Since the records include pictures, leave those out while you reproduce exactly and only the lines from the one containing "et/ou de la" through the one containing "Bremse konsequent in", inclusive.

━━ AVAILABLE RECORDS ━━

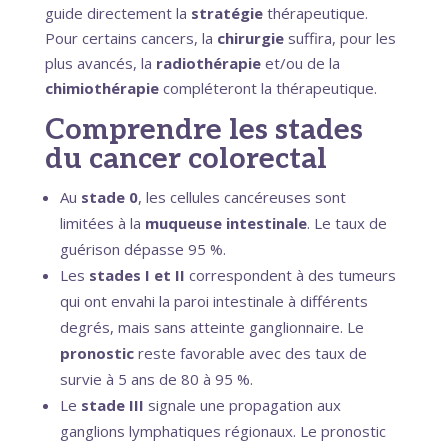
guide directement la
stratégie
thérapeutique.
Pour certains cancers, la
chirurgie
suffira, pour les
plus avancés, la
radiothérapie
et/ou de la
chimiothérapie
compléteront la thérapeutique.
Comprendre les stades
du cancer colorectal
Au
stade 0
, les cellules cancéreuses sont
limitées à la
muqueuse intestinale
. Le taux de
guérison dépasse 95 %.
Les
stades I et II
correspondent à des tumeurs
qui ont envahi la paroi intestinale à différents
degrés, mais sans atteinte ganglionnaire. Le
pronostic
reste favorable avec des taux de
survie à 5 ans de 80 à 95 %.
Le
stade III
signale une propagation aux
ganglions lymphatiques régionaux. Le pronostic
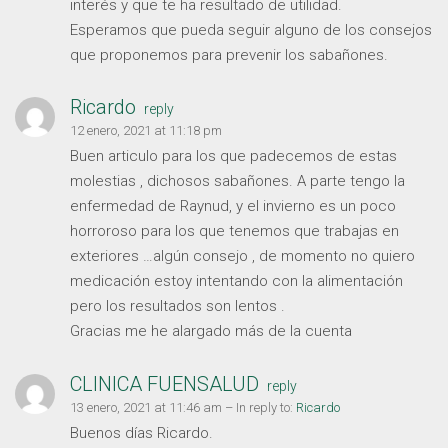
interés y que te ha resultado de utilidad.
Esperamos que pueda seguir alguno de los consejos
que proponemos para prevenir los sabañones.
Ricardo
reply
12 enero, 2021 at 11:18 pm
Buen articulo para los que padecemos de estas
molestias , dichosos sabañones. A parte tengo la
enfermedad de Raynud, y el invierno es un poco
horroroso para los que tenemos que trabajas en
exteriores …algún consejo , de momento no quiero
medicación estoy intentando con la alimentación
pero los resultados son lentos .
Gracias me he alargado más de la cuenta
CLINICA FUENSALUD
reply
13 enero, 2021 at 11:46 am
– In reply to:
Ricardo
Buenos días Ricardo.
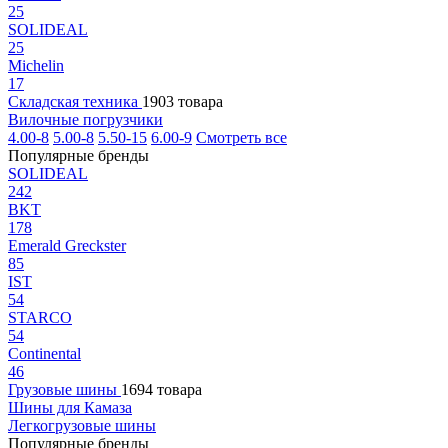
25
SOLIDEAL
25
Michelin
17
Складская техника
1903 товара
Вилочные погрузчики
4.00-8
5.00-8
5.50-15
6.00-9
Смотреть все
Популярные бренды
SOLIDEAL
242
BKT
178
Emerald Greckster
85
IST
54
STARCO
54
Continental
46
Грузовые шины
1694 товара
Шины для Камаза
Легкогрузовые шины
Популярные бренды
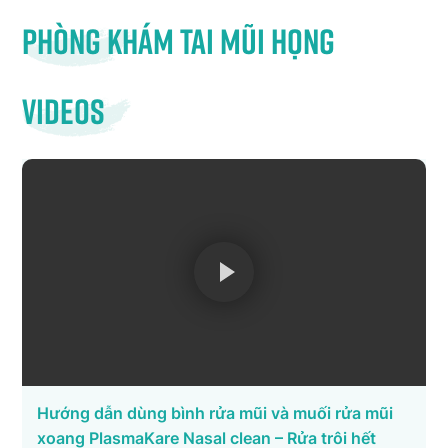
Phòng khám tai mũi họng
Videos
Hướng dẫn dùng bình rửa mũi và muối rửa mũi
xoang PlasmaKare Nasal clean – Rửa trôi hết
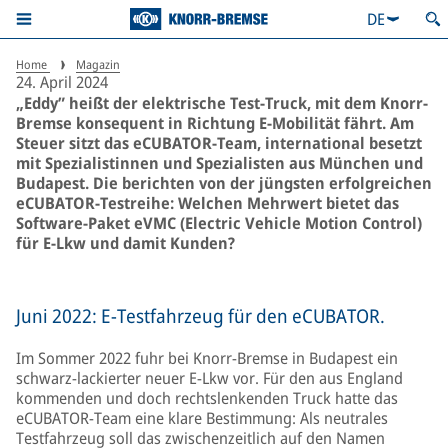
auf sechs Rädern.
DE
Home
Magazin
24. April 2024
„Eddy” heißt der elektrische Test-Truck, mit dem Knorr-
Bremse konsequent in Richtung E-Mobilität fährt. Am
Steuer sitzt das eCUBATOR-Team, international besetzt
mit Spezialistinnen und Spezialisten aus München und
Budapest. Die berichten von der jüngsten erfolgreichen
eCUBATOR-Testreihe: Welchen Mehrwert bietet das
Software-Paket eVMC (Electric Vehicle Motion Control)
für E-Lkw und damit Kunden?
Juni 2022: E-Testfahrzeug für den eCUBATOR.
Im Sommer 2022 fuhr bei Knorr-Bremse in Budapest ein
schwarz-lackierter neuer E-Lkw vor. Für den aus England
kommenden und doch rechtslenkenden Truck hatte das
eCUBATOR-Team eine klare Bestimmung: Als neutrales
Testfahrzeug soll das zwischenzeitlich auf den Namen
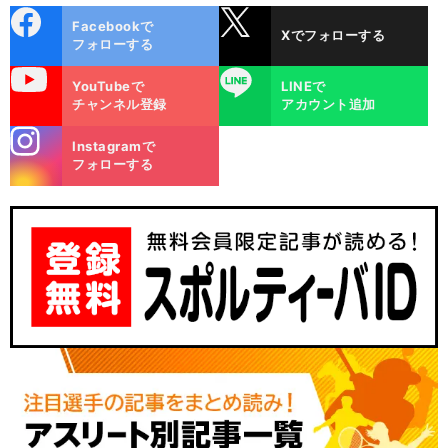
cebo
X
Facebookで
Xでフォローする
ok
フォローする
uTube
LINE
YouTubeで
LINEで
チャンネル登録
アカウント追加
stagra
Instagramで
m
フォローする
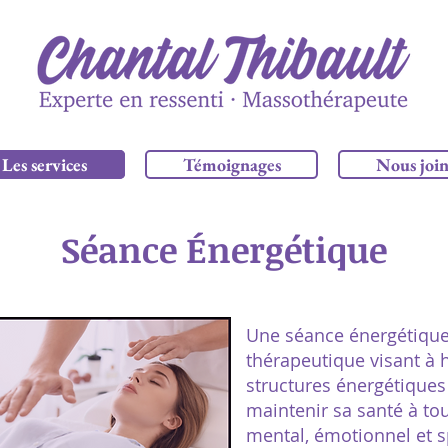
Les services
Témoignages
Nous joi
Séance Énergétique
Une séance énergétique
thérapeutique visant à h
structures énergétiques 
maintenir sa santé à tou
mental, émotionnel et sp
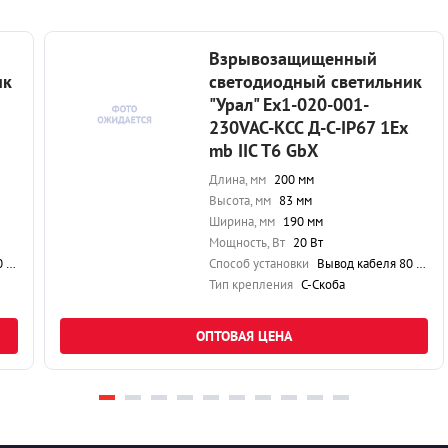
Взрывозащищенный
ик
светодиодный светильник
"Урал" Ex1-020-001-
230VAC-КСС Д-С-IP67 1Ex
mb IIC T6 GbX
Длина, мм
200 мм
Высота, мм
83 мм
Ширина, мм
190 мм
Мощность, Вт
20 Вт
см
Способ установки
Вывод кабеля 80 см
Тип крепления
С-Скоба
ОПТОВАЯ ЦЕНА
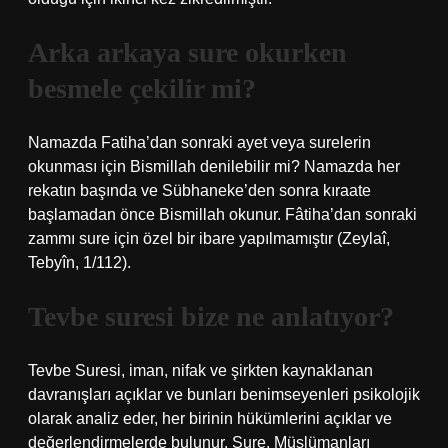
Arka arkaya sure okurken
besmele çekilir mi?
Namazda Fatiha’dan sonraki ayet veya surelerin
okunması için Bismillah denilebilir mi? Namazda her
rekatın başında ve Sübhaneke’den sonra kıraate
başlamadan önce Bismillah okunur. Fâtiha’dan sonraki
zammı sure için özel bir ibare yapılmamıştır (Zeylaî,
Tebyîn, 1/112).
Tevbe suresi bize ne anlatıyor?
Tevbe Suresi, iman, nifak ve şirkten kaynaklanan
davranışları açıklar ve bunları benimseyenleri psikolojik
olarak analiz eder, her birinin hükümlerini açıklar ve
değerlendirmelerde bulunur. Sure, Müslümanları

━━━

**YOUR RESPONSE**
et/ou de la
chimiothérapie
compléteront la thérapeutique.
Comprendre les stades
du cancer colorectal
Au
stade 0
, les cellules cancéreuses sont
limitées à la
muqueuse intestinale
. Le taux de
guérison dépasse 95 %.
Les
stades I et II
correspondent à des tumeurs
qui ont envahi la paroi intestinale à différents
degrés, mais sans atteinte ganglionnaire. Le
pronostic
reste favorable avec des taux de
survie à 5 ans de 80 à 95 %.
Le
stade III
signale une propagation aux
ganglions lymphatiques régionaux. Le pronostic
interés y que te ha resultado de utilidad.
Esperamos que pueda seguir alguno de los consejos
que proponemos para prevenir los sabañones.
Ricardo
reply
12 enero, 2021 at 11:18 pm
Buen articulo para los que padecemos de estas
molestias , dichosos sabañones. A parte tengo la
enfermedad de Raynud, y el invierno es un poco
horroroso para los que tenemos que trabajas en
exteriores …algún consejo , de momento no quiero
medicación estoy intentando con la alimentación
pero los resultados son lentos .
Gracias me he alargado más de la cuenta
CLINICA FUENSALUD
reply
13 enero, 2021 at 11:46 am
– In reply to:
Ricardo
Buenos días Ricardo.
25
SOLIDEAL
25
Michelin
17
Складская техника
1903 товара
Вилочные погрузчики
4.00-8
5.00-8
5.50-15
6.00-9
Смотреть все
Популярные бренды
SOLIDEAL
242
BKT
178
Emerald Greckster
85
IST
54
STARCO
54
Continental
46
Грузовые шины
1694 товара
Шины для Камаза
Легкогрузовые шины
Популярные бренды
Phòng khám tai mũi họng
Videos
Hướng dẫn dùng bình rửa mũi và muối rửa mũi
xoang PlasmaKare Nasal clean – Rửa trôi hết
auf sechs Rädern.
DE
Home
Magazin
24. April 2024
„Eddy” heißt der elektrische Test-Truck, mit dem Knorr-
Bremse konsequent in Richtung E-Mobilität fährt. Am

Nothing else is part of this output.